Of course, Hitchens has had many critics. Some criticism has merit: his defense of Bush’s invasion of Iraq, even after it had precipitated chaos there, was driven by Hitchens’s deep conviction—stated in Houston—that it is “our job” to “repudiate” “totalitarian solutions” offered by “grand rabbis, chief ayatollahs, infallible popes … great leaders.” Nobody would argue that all these types (Saddam Hussein included) are—in Hitchens’s words—“great imposters.” The question, however, is at what cost can they justifiably be deposed? Given the human, economic, and political costs of the Iraqi invasion, many would argue that Hitchens needed to rebalance his mental equation.

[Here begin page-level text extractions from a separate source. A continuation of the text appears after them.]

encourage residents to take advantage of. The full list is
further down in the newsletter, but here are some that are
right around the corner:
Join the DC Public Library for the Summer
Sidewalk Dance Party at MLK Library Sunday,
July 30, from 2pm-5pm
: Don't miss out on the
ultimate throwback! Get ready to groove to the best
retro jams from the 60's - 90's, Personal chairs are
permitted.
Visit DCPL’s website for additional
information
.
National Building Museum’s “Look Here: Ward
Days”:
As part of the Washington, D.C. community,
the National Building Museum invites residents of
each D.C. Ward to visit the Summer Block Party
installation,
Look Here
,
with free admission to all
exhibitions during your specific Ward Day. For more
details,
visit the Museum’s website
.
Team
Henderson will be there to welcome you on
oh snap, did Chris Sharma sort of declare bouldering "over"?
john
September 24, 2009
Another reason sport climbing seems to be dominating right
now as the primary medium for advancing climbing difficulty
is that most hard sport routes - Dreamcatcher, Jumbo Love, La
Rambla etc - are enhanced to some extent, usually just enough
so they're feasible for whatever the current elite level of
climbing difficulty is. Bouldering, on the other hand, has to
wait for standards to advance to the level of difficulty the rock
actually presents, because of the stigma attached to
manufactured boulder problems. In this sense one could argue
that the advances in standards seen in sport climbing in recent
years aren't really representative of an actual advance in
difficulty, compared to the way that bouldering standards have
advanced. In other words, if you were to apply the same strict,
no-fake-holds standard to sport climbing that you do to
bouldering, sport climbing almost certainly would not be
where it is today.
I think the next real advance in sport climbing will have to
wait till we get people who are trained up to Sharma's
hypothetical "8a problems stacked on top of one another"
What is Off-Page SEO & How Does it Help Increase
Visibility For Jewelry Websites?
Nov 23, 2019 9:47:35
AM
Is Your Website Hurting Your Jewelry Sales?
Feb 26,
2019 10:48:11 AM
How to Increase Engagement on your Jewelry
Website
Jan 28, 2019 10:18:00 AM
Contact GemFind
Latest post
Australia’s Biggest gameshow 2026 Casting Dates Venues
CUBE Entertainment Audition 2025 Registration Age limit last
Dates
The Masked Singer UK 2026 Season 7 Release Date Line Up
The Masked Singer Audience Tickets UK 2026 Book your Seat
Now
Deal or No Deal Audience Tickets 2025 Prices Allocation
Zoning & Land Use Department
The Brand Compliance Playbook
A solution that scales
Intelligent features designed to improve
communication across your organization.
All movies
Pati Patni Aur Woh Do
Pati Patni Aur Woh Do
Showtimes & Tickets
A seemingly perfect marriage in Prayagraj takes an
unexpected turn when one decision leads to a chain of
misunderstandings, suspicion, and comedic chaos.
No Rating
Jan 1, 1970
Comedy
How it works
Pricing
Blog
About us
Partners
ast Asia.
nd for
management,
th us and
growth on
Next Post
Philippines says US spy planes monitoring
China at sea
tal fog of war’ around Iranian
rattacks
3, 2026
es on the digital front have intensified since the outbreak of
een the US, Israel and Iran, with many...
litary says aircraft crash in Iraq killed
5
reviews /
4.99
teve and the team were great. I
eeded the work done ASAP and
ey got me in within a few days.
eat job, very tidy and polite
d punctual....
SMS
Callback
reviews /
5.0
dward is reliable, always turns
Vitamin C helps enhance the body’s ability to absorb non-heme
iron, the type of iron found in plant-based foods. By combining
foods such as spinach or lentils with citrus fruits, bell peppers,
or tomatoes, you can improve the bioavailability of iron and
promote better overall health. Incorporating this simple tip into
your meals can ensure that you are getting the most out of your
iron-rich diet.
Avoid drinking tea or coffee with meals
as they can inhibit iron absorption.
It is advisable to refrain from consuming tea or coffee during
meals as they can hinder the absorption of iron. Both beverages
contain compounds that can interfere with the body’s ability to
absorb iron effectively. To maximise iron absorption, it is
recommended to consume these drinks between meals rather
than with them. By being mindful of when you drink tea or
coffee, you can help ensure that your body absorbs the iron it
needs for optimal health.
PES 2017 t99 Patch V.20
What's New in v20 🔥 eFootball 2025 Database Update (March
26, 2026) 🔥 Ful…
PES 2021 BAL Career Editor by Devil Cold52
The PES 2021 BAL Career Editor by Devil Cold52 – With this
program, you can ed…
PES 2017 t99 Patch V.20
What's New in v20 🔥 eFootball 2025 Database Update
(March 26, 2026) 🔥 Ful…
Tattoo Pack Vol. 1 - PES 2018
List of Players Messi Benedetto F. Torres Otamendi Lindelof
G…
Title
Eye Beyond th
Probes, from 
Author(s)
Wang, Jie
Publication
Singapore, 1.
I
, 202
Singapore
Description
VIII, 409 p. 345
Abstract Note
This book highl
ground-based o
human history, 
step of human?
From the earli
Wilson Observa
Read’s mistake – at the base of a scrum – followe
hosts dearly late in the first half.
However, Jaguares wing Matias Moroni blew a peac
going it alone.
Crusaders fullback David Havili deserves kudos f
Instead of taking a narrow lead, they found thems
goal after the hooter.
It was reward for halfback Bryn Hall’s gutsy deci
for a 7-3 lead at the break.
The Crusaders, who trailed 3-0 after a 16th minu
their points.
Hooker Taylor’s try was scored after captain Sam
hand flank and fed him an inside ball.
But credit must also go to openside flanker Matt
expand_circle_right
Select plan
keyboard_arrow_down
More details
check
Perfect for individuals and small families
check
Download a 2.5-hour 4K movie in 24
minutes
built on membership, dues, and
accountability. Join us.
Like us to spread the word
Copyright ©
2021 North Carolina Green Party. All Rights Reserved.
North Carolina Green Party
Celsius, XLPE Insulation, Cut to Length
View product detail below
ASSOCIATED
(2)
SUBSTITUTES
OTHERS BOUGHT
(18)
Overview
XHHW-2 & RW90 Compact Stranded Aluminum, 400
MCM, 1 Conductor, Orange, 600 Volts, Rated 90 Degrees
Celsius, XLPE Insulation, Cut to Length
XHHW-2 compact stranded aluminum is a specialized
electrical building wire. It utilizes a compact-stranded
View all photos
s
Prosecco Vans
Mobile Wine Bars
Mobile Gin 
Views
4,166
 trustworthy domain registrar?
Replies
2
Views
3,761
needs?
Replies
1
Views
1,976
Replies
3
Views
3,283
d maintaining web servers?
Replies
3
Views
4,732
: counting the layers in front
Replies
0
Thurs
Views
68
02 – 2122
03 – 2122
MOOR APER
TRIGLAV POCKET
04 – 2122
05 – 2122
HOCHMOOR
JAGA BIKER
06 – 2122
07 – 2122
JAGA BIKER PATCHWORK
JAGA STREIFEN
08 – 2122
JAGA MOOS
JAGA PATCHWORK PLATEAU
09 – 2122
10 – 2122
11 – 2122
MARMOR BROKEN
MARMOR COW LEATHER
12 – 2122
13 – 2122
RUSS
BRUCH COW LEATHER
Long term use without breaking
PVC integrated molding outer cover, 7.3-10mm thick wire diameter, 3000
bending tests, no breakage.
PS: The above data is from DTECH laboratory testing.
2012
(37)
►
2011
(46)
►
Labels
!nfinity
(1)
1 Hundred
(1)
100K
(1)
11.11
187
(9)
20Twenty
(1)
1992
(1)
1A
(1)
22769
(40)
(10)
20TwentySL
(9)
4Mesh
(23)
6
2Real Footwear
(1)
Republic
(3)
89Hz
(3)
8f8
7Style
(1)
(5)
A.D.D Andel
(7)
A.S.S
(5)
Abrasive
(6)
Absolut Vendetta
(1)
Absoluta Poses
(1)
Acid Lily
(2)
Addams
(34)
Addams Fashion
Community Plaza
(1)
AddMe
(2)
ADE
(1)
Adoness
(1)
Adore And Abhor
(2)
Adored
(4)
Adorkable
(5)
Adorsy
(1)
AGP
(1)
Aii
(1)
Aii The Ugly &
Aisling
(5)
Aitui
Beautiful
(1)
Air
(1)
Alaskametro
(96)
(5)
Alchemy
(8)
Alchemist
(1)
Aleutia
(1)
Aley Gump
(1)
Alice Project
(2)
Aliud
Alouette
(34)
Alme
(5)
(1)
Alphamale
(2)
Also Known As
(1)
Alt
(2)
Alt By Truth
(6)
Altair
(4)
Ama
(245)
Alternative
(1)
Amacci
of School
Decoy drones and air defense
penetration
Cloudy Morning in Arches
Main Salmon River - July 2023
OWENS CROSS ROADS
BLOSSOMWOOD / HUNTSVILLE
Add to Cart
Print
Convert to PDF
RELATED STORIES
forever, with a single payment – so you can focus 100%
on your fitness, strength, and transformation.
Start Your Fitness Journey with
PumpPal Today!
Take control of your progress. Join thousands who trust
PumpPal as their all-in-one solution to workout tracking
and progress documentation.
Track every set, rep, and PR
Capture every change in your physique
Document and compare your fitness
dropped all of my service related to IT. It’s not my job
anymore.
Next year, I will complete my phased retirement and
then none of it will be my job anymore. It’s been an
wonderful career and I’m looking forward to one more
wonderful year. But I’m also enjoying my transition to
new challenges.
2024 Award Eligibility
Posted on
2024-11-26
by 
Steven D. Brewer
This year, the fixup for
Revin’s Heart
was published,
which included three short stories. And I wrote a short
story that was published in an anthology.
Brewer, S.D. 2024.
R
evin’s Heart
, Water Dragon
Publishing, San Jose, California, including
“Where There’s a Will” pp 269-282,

On the other hand, even thoughtful critics have often misinterpreted Hitchens. It’s easy to do. For example, his much-maligned essay “Why Women Aren’t Funny” must be read in light of evolutionary theory and what it suggests about the different roles served by men and women in propagating our species. Or consider his apparent hyperbole that “religion poisons everything.” Phil Zuckerman once wrote that he “disagreed” with Hitchens, given religion’s social and emotional benefits. Hitchens, however, knew that religion, like all opiates, offer people a pleasurable escape from capitalist society: in Houston, he called it “idiotic bliss.” To him, religion was a “poison” because it replaced individuals’ thoughts and actions with theologically based rules that required people (again, in his Houston words) “to give up their freedom of inquiry,” to “abandon their critical faculties,” and to make decisions that are ultimately self-destructive. In his books that show how secular societies suffer fewer social problems and have happier lives in contrast to religious societies, Zuckerman ironically proves Hitchens’s point.
Ten years ago in Houston, Dawkins began by stating that Hitchens’s “name will be joined in the history of our movement with those of Bertrand Russell, Robert Ingersoll, Thomas Paine, and David Hume.” All these “great minds”—and many others—made secularism possible today. Proud of our history and grateful for their lives, we should ensure that our children remember—and read—them too.